_THE TASK_: Copy the text of every item below word for word, leaving out the images.

Saved entries
BEGIN
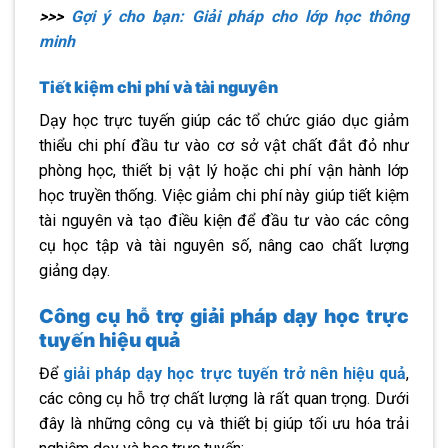
>>>
Gợi ý cho bạn: Giải pháp cho lớp học thông
minh
Tiết kiệm chi phí và tài nguyên
Dạy học trực tuyến giúp các tổ chức giáo dục giảm
thiểu chi phí đầu tư vào cơ sở vật chất đắt đỏ như
phòng học, thiết bị vật lý hoặc chi phí vận hành lớp
học truyền thống. Việc giảm chi phí này giúp tiết kiệm
tài nguyên và tạo điều kiện để đầu tư vào các công
cụ học tập và tài nguyên số, nâng cao chất lượng
giảng dạy.
Công cụ hỗ trợ giải pháp dạy học trực
tuyến hiệu quả
Để
giải pháp dạy học trực tuyến trở nên hiệu quả
,
các công cụ hỗ trợ chất lượng là rất quan trọng. Dưới
đây là những công cụ và thiết bị giúp tối ưu hóa trải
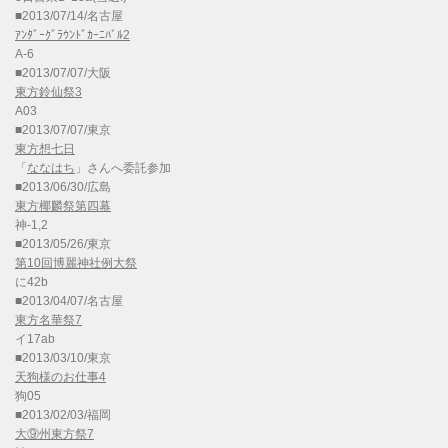
■2013/07/14/名古屋
ｱﾝﾀﾞｰｸﾞﾗｳﾝﾄﾞｶｰﾆﾊﾞﾙ2
A-6
■2013/07/07/大阪
東方鈴仙祭3
A03
■2013/07/07/東京
東方想七日
「
ななはち
」さんへ委託参加
■2013/06/30/広島
東方椰麟祭第四幕
神-1,2
■2013/05/26/東京
第10回博麗神社例大祭
に42b
■2013/04/07/名古屋
東方名華祭7
イ17ab
■2013/03/10/東京
天狗様のお仕事4
狗05
■2013/02/03/福岡
大⑨州東方祭7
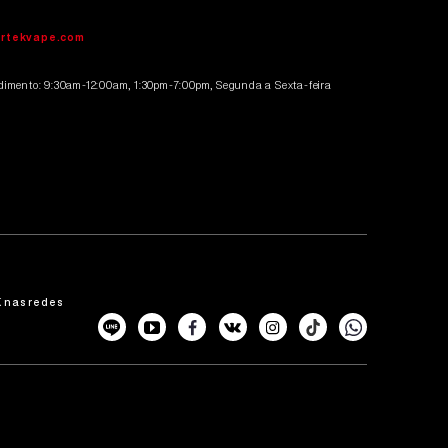
irtekvape.com
dimento: 9:30am-12:00am, 1:30pm-7:00pm, Segunda a Sexta-feira
 nas redes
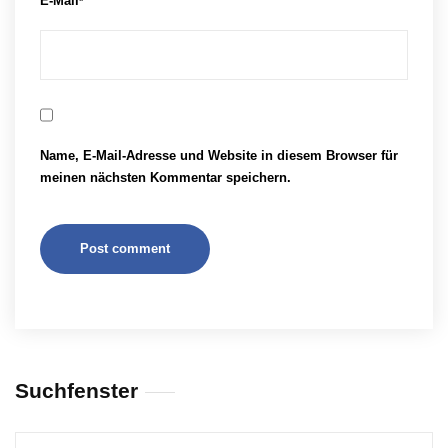
E-Mail
*
Name, E-Mail-Adresse und Website in diesem Browser für
meinen nächsten Kommentar speichern.
Suchfenster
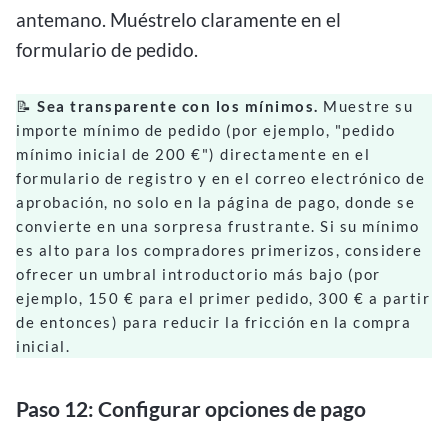
antemano. Muéstrelo claramente en el
formulario de pedido.
📝
Sea transparente con los mínimos.
Muestre su
importe mínimo de pedido (por ejemplo, "pedido
mínimo inicial de 200 €") directamente en el
formulario de registro y en el correo electrónico de
aprobación, no solo en la página de pago, donde se
convierte en una sorpresa frustrante. Si su mínimo
es alto para los compradores primerizos, considere
ofrecer un umbral introductorio más bajo (por
ejemplo, 150 € para el primer pedido, 300 € a partir
de entonces) para reducir la fricción en la compra
inicial.
Paso 12: Configurar opciones de pago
END
_RESULT OF THIS TASK_:
>>>
Gợi ý cho bạn: Giải pháp cho lớp học thông
minh
Tiết kiệm chi phí và tài nguyên
Dạy học trực tuyến giúp các tổ chức giáo dục giảm
thiểu chi phí đầu tư vào cơ sở vật chất đắt đỏ như
phòng học, thiết bị vật lý hoặc chi phí vận hành lớp
học truyền thống. Việc giảm chi phí này giúp tiết kiệm
tài nguyên và tạo điều kiện để đầu tư vào các công
cụ học tập và tài nguyên số, nâng cao chất lượng
giảng dạy.
Công cụ hỗ trợ giải pháp dạy học trực
tuyến hiệu quả
Để
giải pháp dạy học trực tuyến trở nên hiệu quả
,
các công cụ hỗ trợ chất lượng là rất quan trọng. Dưới
đây là những công cụ và thiết bị giúp tối ưu hóa trải
■2013/07/14/名古屋
ｱﾝﾀﾞｰｸﾞﾗｳﾝﾄﾞｶｰﾆﾊﾞﾙ2
A-6
■2013/07/07/大阪
東方鈴仙祭3
A03
■2013/07/07/東京
東方想七日
「
ななはち
」さんへ委託参加
■2013/06/30/広島
東方椰麟祭第四幕
神-1,2
■2013/05/26/東京
第10回博麗神社例大祭
に42b
■2013/04/07/名古屋
東方名華祭7
イ17ab
■2013/03/10/東京
天狗様のお仕事4
狗05
■2013/02/03/福岡
大⑨州東方祭7
irtekvape.com
dimento: 9:30am-12:00am, 1:30pm-7:00pm, Segunda a Sexta-feira
 nas redes
E-Mail
*
Name, E-Mail-Adresse und Website in diesem Browser für
meinen nächsten Kommentar speichern.
Suchfenster
antemano. Muéstrelo claramente en el
formulario de pedido.
📝
Sea transparente con los mínimos.
Muestre su
importe mínimo de pedido (por ejemplo, "pedido
mínimo inicial de 200 €") directamente en el
formulario de registro y en el correo electrónico de
aprobación, no solo en la página de pago, donde se
convierte en una sorpresa frustrante. Si su mínimo
es alto para los compradores primerizos, considere
ofrecer un umbral introductorio más bajo (por
ejemplo, 150 € para el primer pedido, 300 € a partir
de entonces) para reducir la fricción en la compra
inicial.
Paso 12: Configurar opciones de pago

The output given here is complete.